Potential Tiered Approach
- Tier 1 (High-Risk): This category would encompass larger REs with extensive operations, significant market impact, and critical infrastructure. These entities would be required to adhere to the full spectrum of CSCRF controls, including advanced threat detection systems, comprehensive risk management frameworks, and robust incident response mechanisms. Given their pivotal role in the financial ecosystem, these REs must meet the highest standards of cybersecurity to mitigate risks that could have far-reaching consequences.

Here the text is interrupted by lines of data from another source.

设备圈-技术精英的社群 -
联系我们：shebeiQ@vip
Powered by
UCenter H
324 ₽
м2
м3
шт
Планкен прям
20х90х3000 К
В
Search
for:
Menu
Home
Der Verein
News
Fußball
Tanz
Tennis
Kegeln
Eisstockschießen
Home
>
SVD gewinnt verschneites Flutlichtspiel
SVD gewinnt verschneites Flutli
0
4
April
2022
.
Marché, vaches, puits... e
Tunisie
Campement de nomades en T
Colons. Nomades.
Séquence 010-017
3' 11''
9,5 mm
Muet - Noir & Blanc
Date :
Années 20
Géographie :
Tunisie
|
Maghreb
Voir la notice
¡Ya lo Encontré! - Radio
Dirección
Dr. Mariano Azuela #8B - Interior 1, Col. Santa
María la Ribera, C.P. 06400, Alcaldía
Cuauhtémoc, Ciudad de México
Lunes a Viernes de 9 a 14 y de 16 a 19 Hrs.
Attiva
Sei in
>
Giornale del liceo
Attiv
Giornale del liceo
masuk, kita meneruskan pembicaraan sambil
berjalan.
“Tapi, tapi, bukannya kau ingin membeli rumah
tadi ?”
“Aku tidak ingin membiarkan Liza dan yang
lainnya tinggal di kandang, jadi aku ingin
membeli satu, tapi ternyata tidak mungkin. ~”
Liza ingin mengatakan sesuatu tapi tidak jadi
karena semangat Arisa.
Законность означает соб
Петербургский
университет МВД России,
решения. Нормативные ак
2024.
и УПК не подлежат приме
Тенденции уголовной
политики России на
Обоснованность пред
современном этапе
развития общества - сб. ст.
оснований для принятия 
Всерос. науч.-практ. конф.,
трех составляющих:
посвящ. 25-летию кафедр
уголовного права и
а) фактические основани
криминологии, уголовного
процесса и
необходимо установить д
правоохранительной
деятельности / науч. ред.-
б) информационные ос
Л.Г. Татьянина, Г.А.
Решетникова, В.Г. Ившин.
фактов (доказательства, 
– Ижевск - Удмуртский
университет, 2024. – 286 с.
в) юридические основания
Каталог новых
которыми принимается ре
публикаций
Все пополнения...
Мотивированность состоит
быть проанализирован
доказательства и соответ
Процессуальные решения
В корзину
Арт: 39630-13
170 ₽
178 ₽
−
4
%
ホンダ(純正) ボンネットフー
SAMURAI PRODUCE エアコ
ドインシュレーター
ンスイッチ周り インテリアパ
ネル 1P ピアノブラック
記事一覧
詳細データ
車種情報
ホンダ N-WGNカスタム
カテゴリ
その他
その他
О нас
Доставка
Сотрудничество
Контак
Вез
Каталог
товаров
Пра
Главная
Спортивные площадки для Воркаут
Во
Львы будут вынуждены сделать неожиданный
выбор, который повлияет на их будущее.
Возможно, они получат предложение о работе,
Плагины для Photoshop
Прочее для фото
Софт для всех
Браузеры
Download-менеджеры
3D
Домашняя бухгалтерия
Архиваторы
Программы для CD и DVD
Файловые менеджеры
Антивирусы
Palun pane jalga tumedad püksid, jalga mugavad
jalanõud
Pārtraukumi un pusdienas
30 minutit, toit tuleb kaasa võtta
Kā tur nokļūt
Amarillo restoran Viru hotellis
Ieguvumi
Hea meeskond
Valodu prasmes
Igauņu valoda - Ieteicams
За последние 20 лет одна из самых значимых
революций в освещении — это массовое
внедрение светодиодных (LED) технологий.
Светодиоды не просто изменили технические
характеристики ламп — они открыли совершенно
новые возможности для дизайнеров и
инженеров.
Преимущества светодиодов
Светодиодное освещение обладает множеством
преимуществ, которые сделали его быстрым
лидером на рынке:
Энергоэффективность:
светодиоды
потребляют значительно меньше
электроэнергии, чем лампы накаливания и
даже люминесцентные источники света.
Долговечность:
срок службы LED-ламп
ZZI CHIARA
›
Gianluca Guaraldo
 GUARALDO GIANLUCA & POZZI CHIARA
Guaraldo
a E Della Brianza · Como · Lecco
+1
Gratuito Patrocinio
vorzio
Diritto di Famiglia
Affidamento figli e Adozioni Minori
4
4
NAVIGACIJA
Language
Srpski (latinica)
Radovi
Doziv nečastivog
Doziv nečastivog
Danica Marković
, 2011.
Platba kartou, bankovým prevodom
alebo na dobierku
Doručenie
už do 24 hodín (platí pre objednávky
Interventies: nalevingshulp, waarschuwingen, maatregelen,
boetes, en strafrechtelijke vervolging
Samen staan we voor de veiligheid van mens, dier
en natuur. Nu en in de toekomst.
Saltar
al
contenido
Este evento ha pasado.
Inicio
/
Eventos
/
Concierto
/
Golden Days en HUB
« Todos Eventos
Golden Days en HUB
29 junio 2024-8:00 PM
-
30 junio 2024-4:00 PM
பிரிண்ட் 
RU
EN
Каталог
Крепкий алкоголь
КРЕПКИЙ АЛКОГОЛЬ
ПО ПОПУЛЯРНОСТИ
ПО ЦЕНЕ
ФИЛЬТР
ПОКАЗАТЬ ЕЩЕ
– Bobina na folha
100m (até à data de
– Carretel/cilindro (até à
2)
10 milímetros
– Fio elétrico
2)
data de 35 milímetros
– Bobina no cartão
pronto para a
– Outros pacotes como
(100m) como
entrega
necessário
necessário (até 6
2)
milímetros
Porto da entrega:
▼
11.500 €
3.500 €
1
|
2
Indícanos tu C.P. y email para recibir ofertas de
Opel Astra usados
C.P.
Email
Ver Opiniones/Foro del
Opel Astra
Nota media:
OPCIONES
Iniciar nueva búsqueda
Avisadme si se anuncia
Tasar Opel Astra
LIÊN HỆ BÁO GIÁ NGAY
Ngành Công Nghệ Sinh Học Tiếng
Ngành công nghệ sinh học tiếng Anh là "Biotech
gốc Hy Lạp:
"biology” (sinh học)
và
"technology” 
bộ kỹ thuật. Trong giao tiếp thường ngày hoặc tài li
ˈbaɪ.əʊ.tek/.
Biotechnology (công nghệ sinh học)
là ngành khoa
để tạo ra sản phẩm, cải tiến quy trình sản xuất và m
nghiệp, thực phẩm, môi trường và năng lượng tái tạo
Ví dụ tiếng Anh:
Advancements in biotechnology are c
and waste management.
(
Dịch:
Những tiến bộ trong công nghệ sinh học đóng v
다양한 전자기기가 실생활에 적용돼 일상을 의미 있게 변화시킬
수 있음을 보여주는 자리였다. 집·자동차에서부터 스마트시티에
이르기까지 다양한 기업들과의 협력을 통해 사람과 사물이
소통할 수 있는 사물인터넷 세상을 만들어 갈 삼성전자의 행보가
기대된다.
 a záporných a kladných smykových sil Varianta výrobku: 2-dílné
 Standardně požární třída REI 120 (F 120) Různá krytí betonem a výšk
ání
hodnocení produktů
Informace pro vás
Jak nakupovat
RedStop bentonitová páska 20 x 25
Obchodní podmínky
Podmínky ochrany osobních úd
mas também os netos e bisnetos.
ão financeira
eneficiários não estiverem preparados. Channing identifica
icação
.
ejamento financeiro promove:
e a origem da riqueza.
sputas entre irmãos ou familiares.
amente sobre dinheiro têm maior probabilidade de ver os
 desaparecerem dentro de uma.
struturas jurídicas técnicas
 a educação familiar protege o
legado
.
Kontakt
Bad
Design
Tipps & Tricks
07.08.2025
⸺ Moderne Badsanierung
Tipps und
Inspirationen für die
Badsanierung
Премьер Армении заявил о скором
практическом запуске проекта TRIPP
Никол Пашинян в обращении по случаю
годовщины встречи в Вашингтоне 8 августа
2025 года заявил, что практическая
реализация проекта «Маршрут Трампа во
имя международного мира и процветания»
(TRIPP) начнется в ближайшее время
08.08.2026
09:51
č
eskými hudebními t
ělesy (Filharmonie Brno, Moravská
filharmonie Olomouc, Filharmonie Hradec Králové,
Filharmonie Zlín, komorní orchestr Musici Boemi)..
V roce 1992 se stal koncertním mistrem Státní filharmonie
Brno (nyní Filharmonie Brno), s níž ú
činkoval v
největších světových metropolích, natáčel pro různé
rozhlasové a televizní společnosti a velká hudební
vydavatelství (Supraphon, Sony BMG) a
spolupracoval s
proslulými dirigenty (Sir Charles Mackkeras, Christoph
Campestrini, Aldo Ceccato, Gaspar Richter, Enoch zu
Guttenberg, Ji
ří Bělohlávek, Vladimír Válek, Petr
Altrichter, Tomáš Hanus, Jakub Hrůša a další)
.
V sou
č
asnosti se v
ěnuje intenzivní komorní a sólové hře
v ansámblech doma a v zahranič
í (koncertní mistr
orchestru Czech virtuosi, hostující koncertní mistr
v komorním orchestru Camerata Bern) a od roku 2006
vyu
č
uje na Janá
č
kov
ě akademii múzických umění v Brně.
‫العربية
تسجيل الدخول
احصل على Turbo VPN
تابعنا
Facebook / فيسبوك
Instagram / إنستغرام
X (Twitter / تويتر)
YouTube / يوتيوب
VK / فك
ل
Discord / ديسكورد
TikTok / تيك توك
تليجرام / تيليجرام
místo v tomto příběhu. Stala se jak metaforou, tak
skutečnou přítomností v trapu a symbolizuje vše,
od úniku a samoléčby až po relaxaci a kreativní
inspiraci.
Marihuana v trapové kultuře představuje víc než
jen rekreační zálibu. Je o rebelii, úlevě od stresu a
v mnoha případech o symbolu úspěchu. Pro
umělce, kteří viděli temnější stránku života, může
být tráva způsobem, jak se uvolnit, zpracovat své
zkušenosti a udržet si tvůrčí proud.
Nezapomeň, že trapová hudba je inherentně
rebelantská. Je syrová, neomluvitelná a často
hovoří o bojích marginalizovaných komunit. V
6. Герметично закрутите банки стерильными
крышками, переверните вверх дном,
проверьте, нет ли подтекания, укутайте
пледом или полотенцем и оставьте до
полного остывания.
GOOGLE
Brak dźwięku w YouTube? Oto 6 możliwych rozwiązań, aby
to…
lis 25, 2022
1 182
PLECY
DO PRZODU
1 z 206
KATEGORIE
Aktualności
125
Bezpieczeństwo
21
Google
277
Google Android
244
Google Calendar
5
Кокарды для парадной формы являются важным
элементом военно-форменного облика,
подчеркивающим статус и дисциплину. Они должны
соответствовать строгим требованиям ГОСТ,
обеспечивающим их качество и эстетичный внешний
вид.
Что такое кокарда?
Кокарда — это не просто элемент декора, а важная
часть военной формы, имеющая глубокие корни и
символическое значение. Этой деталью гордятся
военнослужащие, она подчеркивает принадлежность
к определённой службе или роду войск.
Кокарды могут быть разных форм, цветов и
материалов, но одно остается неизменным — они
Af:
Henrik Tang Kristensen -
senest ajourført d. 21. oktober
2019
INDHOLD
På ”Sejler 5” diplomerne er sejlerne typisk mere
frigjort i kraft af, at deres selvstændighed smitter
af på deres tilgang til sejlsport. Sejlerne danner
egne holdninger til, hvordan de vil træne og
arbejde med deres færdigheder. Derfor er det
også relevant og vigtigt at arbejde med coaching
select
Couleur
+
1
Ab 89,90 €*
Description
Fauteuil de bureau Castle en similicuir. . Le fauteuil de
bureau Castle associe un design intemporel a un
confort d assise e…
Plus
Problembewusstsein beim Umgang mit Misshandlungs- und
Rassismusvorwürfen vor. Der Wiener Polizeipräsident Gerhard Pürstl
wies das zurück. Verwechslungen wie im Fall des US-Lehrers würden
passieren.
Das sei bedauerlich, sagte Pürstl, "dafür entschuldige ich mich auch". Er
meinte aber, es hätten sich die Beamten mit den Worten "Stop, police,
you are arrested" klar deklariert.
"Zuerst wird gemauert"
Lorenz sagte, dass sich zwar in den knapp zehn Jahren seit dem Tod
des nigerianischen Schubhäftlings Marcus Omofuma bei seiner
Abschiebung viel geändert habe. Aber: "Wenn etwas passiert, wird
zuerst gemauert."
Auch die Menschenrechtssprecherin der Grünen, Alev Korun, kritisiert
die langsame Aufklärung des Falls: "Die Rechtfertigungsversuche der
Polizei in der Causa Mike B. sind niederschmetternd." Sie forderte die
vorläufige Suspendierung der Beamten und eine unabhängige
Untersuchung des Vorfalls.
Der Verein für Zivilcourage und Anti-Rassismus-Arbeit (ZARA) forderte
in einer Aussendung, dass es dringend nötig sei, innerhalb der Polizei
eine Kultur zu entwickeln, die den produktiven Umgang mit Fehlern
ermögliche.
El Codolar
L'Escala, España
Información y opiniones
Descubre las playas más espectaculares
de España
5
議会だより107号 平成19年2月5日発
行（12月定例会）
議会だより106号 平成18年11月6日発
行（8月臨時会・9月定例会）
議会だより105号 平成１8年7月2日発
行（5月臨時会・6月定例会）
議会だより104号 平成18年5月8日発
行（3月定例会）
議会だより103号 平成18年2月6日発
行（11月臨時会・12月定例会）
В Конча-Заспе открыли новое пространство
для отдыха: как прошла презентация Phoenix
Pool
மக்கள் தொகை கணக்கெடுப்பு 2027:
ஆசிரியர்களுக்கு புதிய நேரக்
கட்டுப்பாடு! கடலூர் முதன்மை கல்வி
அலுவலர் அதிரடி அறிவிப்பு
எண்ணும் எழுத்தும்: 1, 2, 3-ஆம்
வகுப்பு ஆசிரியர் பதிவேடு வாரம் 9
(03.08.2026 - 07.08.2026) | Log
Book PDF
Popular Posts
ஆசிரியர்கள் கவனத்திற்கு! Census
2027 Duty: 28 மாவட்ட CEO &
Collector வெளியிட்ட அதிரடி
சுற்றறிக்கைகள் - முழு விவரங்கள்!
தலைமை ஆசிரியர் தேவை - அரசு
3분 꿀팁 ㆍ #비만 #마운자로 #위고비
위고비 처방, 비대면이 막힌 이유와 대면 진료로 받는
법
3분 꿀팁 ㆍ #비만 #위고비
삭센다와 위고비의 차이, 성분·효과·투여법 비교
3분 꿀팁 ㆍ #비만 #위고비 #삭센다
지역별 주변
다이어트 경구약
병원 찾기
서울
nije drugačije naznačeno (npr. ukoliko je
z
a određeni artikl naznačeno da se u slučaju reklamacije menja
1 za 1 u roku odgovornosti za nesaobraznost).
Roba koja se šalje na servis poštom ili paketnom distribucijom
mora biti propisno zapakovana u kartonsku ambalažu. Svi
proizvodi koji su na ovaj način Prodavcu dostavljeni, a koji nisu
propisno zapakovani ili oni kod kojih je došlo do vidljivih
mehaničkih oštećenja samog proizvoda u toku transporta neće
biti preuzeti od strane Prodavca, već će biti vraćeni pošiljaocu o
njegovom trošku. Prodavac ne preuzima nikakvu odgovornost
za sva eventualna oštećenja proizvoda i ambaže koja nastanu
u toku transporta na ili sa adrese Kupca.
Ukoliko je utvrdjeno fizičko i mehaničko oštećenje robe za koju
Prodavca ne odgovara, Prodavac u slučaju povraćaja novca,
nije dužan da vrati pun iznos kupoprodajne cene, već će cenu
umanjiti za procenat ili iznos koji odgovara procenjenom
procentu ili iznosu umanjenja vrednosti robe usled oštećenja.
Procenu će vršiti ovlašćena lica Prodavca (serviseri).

- Tier 2 (Medium-Risk): Medium-sized REs, which have moderate operational complexity and a substantial but not critical market presence, would be required to implement a focused subset of the CSCRF controls. The emphasis would be on the most critical areas, such as essential data protection measures, baseline security controls, and regular vulnerability assessments. This approach balances the need for robust security with the resources available to these REs, ensuring that they can maintain security without being overwhelmed by compliance requirements.
- Tier 3 (Low-Risk): Smaller REs with limited operations and a lower risk profile would fall into this category. These entities would be subject to a simplified set of compliance requirements, concentrating on foundational cybersecurity practices such as basic access controls, employee training, and essential incident reporting. This lighter compliance load would help these REs manage their cybersecurity obligations without diverting excessive resources from their core business activities.
The tiered approach would provide a more dynamic and risk-based framework for categorizing REs and determining their compliance requirements, compared to the existing 6-category categorization. This would allow SEBI to ensure that the CSCRF remains effective and practical for all REs, regardless of their size or complexity.
Conclusion
SEBI’s CSCRF represents a significant step forward in safeguarding India’s securities market from cyber threats. While it aims to enhance protection across various REs, the framework’s standard requirements could be challenging during implementation. Looking forward, a tiered approach based on the size and risk profile of each RE could improve the framework’s practicality and effectiveness. As the cybersecurity landscape continues to evolve, ongoing adjustments and refinements will be essential to ensure that the CSCRF remains adaptable and adequately addresses the needs of all market participants.